- TEXTE D'ÉTUDE
A l’origine, les défilés de mode sont réservés à une élite invitée : des amis de la marque, des ambassadeurs, des influenceurs… En d’autres termes, seuls quelques chanceux ont le privilège d’être conviés à la Fashion Week, sur invitation ou accréditation. La digitalisation ouvre la possibilité à tout le monde – et n’importe qui – de voir les shows et les nouvelles collections sur les réseaux sociaux.
Certains utilisent le terme « défimlés » pour désigner les défilés digitaux. Ils prennent trois formes principales. Tout d’abord, les marques peuvent filmer les défilés en live sur leur compte Instagram, sans montage spécifique. Les utilisateurs ont accès au défilé « brut » et voient ce que les invités en présentiel voient. Récemment, plusieurs marques ont opté pour cette technique, comme Miu Miu lors de la Fashion Week de Paris 2022. Mais elles peuvent également choisir de diffuser le défilé avec un montage plus important. Lorsque Jacquemus a dévoilé son défilé « LE SPLASH » sur Instagram, le 10 mars dernier, il s’agissait d’un film monté, avec des coupures, des zooms sur les matières, des plans de drone etc. Enfin, les marques peuvent aussi rediffuser leurs défilés, souvent sur YouTube. Nous pouvons retrouver sur les chaînes des marques tous les défilés passés. Les défilés vivent encore des mois voire des années plus tard. Par exemple, même s’il a eu lieu il y a deux ans, le Balenciaga Winter 20 Show est toujours disponible sur YouTube et comptabilise à ce jour plus de 630 000 vues.

- VOTRE CONSIGNE
Selon le texte sur les défilés de mode, sur quelle plateforme les marques rediffusent-elles souvent leurs défilés ?

- DONNÉES FOURNIES
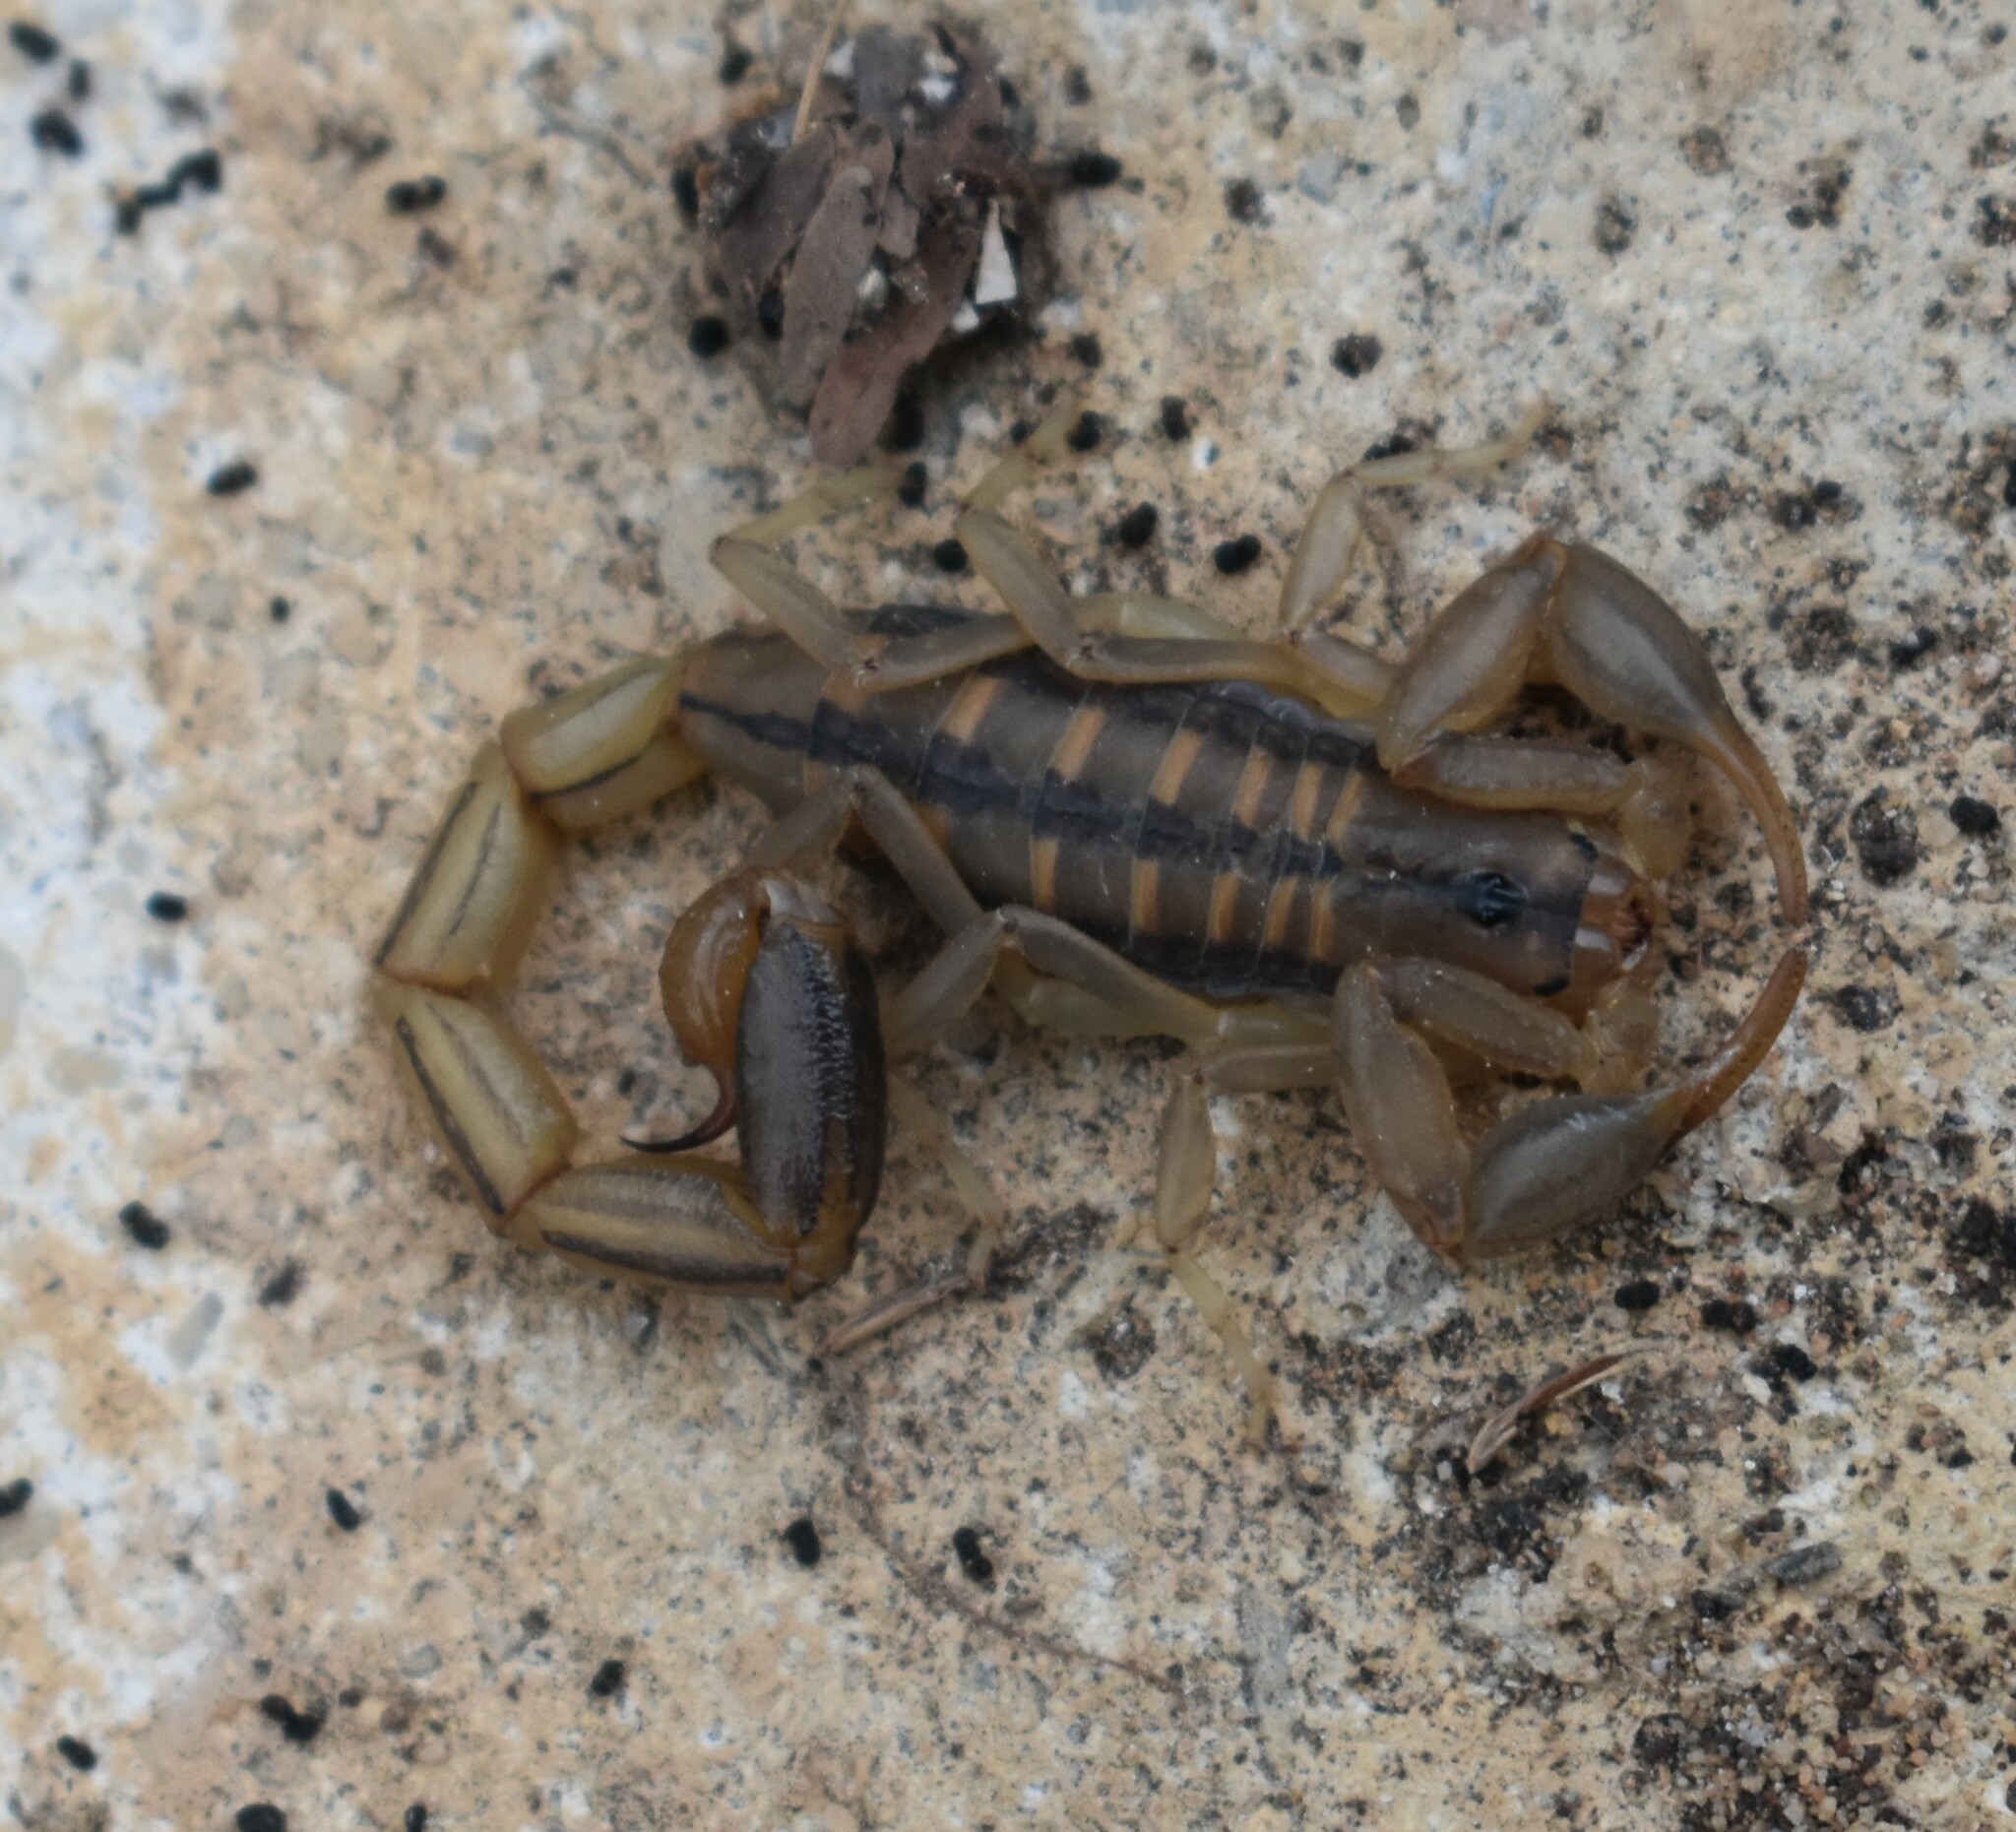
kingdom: Animalia
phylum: Arthropoda
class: Arachnida
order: Scorpiones
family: Buthidae
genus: Uroplectes
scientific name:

- RÉPONSE
Sur YouTube.